#### AIM OF THE EXERCISE
Set down the data below from its first line to the line holding "fx_px: 1119", inclusive; omit all pictures.

▼

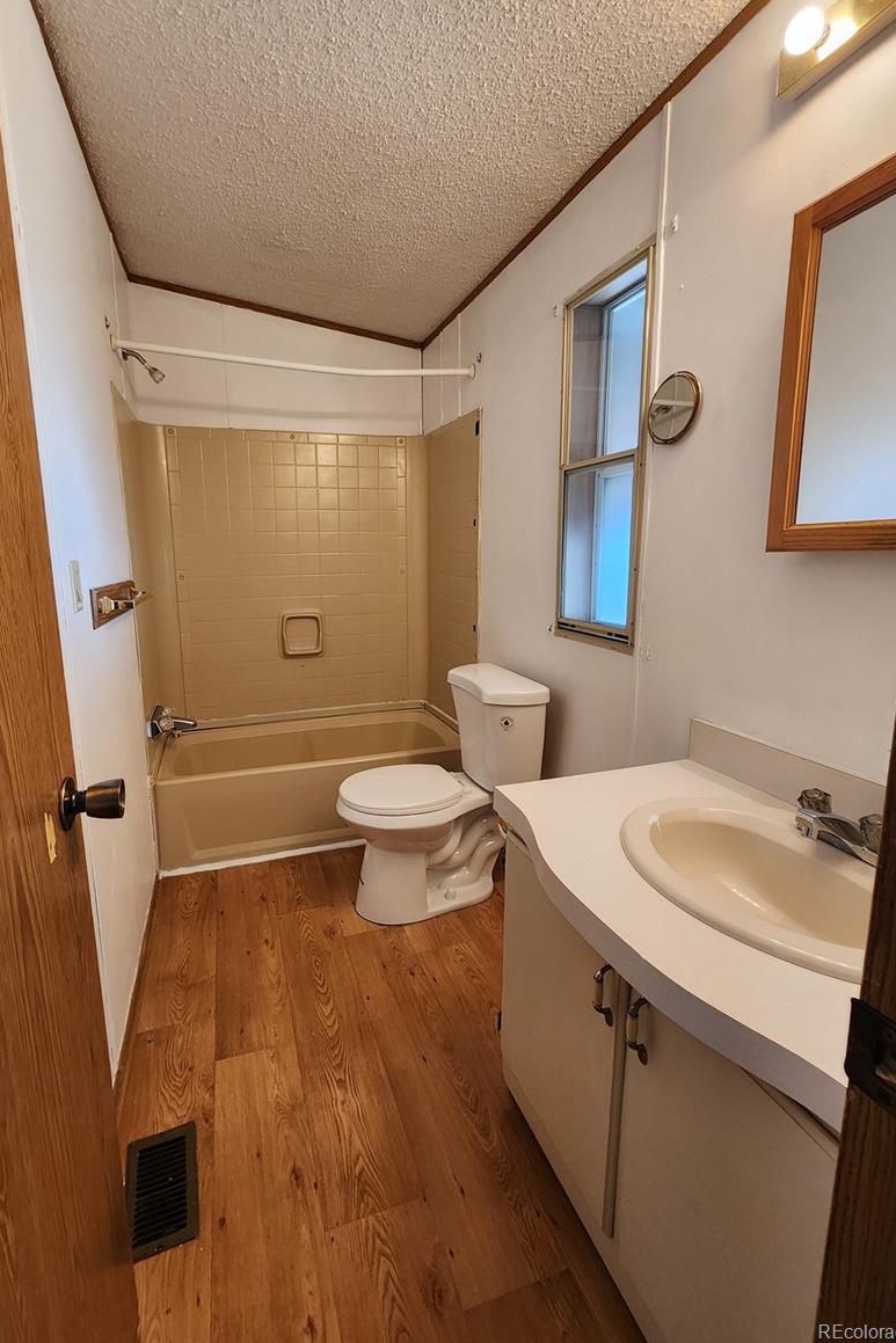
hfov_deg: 80.9
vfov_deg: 104.2
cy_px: 651
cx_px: 400
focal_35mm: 14
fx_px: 522
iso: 200
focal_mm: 2.2
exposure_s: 1/60
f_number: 2.2
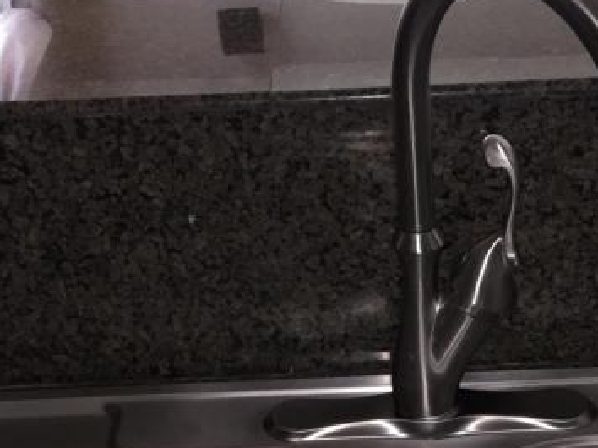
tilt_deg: -31.1
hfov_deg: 23.2
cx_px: 390
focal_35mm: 84
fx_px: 1450
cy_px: 440
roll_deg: +1.7
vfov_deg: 17.2
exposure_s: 1/30
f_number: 2.2
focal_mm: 4.15
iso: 80
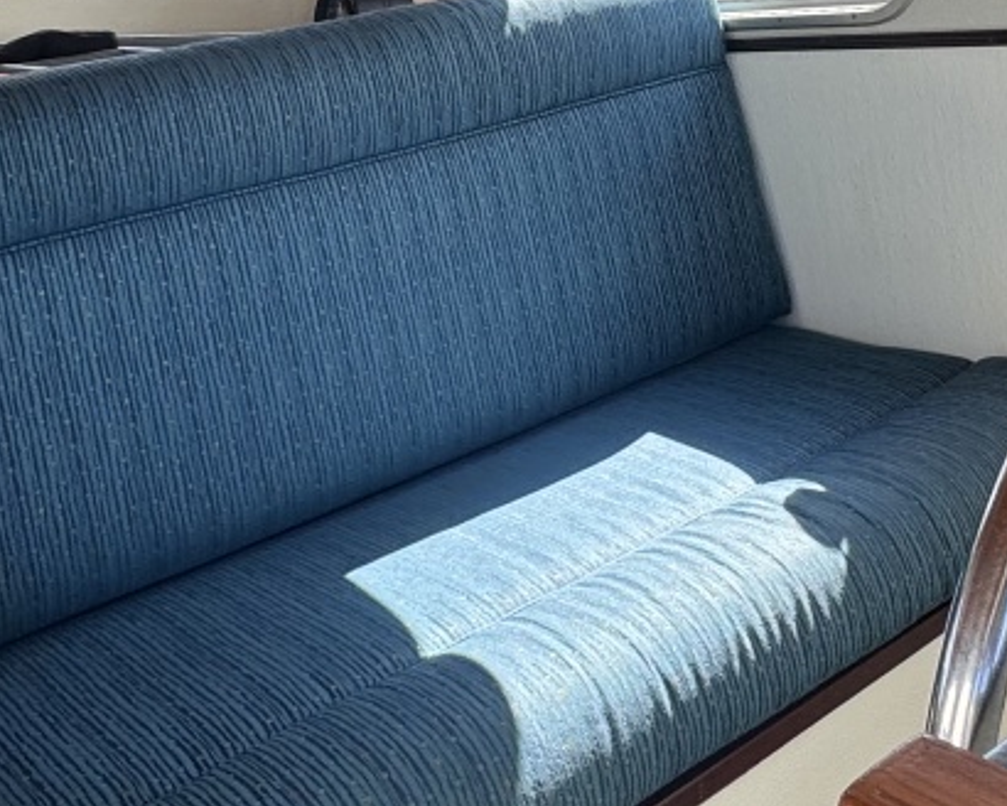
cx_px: 403
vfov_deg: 29.5
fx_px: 1431
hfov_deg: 38.6
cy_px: 12
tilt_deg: -3.4
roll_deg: +7.4
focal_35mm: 48
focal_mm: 2.22
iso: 40
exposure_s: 1/148
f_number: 2.2
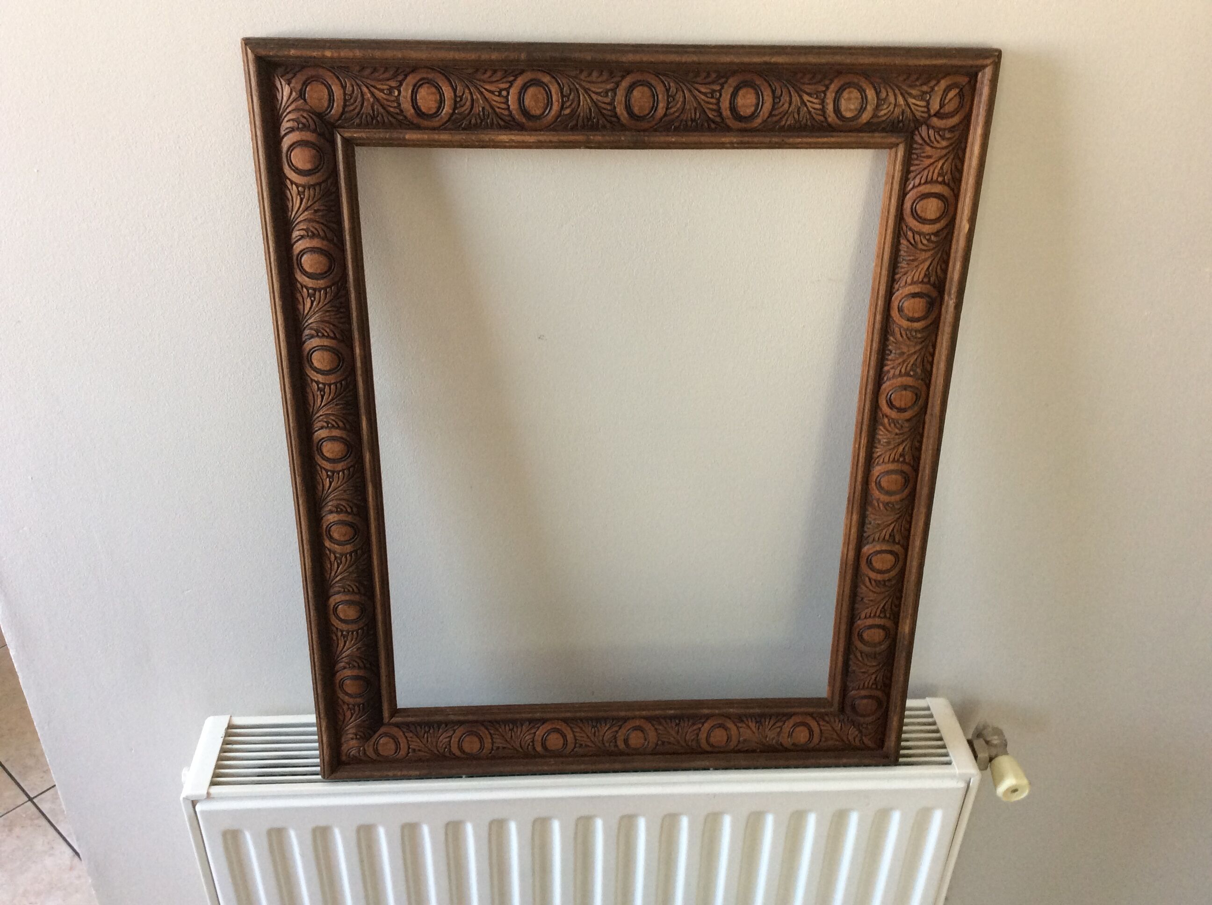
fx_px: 1119
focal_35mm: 32
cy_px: 452
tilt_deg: -32.8
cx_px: 606
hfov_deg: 56.9
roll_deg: -0.5
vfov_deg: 44.1
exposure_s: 1/25
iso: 80
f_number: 2.4
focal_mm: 3.3
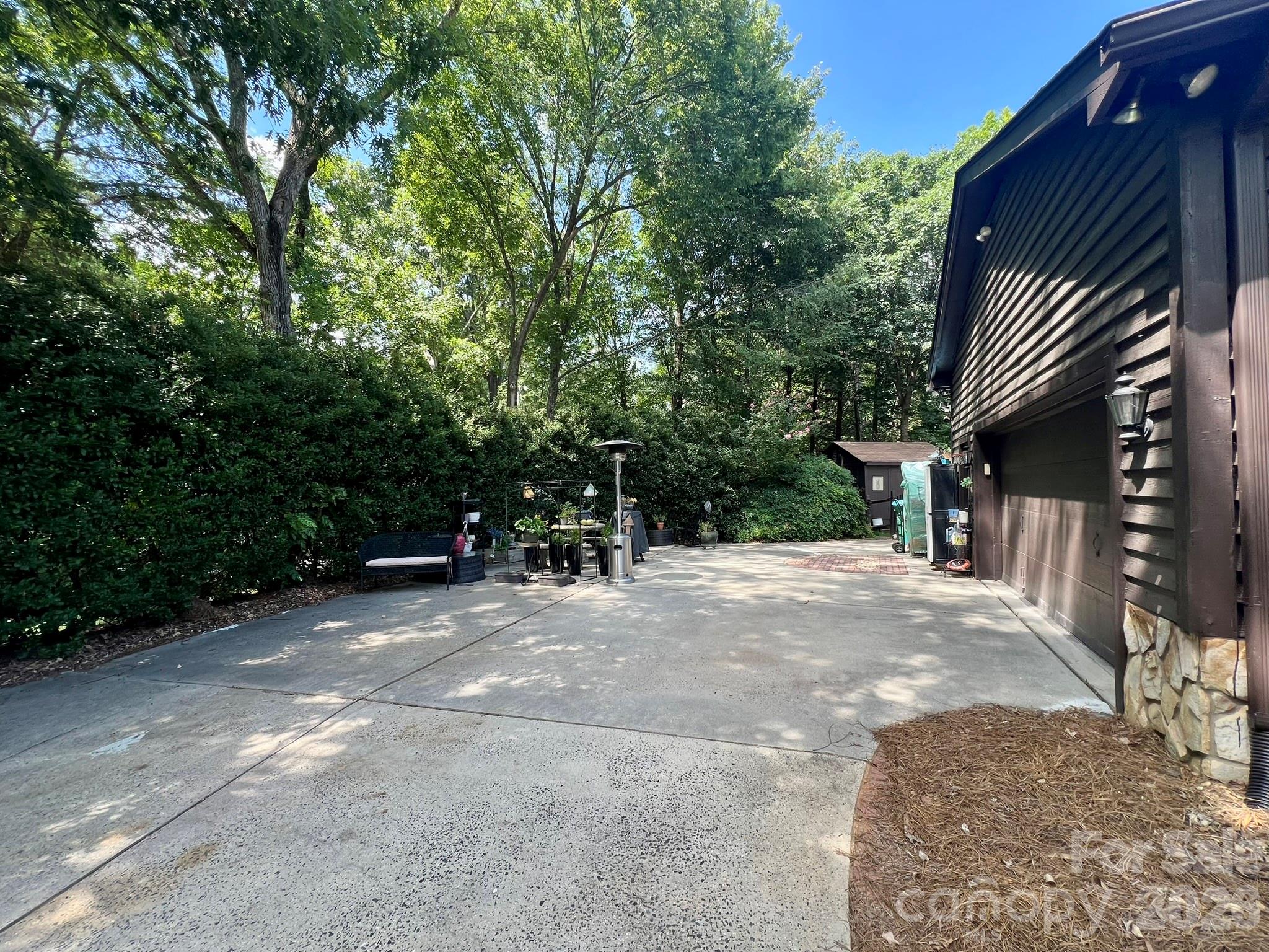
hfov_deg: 106.2
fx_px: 477
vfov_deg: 89.9
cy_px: 476
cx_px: 634
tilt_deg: +0.8
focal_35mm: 13
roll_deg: +0.6
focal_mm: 1.57
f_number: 1.8
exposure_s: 1/155
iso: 32
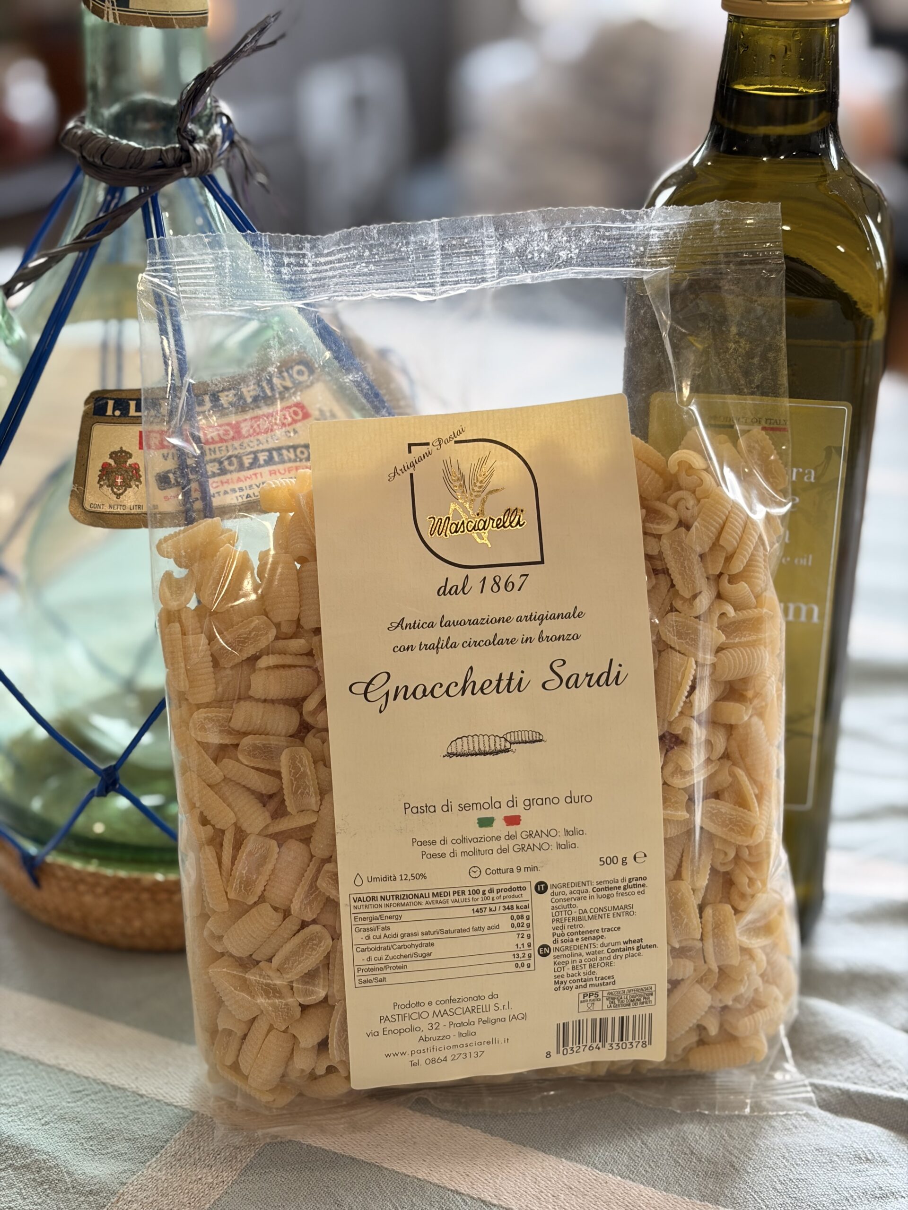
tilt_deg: -24.7
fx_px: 1819
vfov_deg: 36.8
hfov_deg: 28.0
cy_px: 605
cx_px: 454
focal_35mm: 52
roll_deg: -0.4
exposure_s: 1/50
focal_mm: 5.96
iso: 32
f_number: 1.6
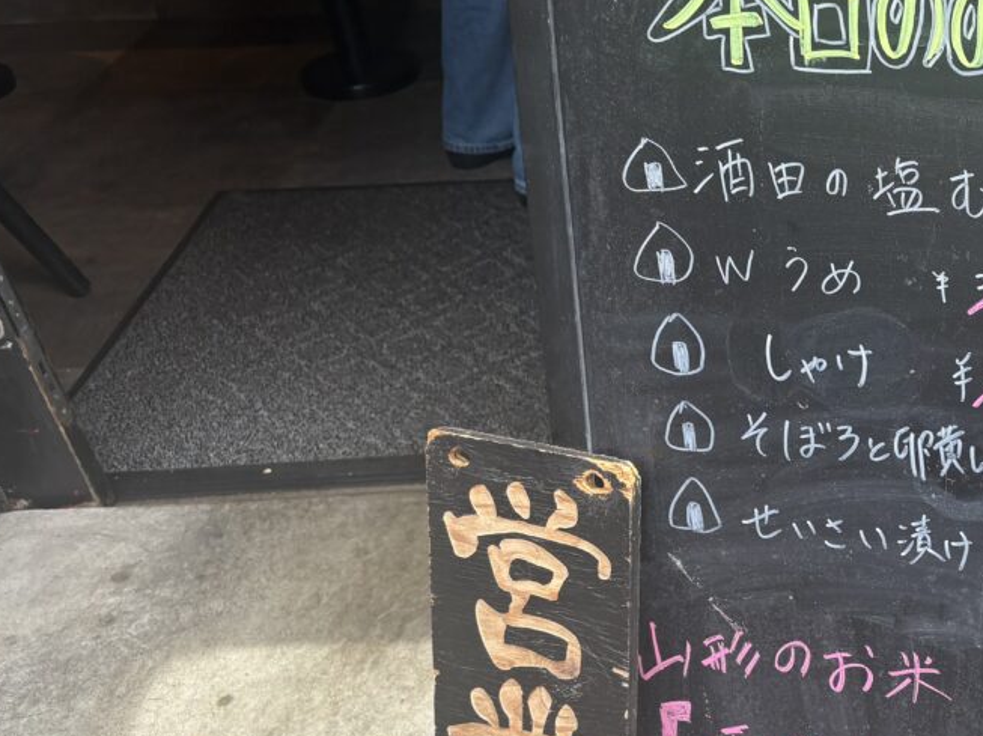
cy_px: 468
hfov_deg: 34.7
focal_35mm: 51
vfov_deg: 28.4
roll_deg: +1.5
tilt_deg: -36.0
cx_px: 944
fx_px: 1447
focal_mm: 5.96
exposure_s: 1/453
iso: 50
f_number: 1.6
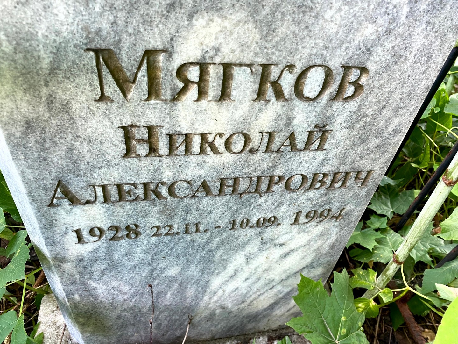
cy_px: 172
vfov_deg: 53.1
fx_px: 344
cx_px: 229
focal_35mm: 26
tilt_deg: -46.8
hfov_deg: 67.3
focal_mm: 4.25
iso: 125
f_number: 1.8
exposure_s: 1/61
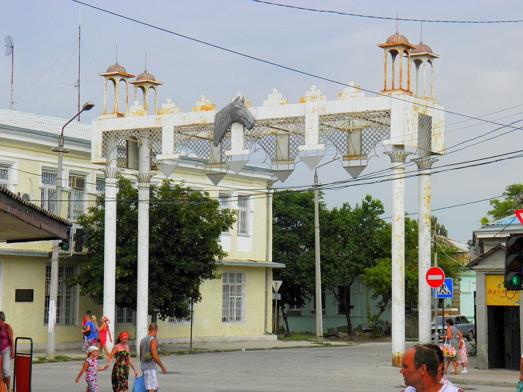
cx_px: 262
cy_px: 196
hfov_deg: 24.4
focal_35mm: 80
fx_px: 1209
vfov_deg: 18.4
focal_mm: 14.4
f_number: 5.5
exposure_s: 1/400
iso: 50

▲

#### TASK RESPONSE
hfov_deg: 80.9
vfov_deg: 104.2
cy_px: 651
cx_px: 400
focal_35mm: 14
fx_px: 522
iso: 200
focal_mm: 2.2
exposure_s: 1/60
f_number: 2.2
tilt_deg: -31.1
hfov_deg: 23.2
cx_px: 390
focal_35mm: 84
fx_px: 1450
cy_px: 440
roll_deg: +1.7
vfov_deg: 17.2
exposure_s: 1/30
f_number: 2.2
focal_mm: 4.15
iso: 80
cx_px: 403
vfov_deg: 29.5
fx_px: 1431
hfov_deg: 38.6
cy_px: 12
tilt_deg: -3.4
roll_deg: +7.4
focal_35mm: 48
focal_mm: 2.22
iso: 40
exposure_s: 1/148
f_number: 2.2
fx_px: 1119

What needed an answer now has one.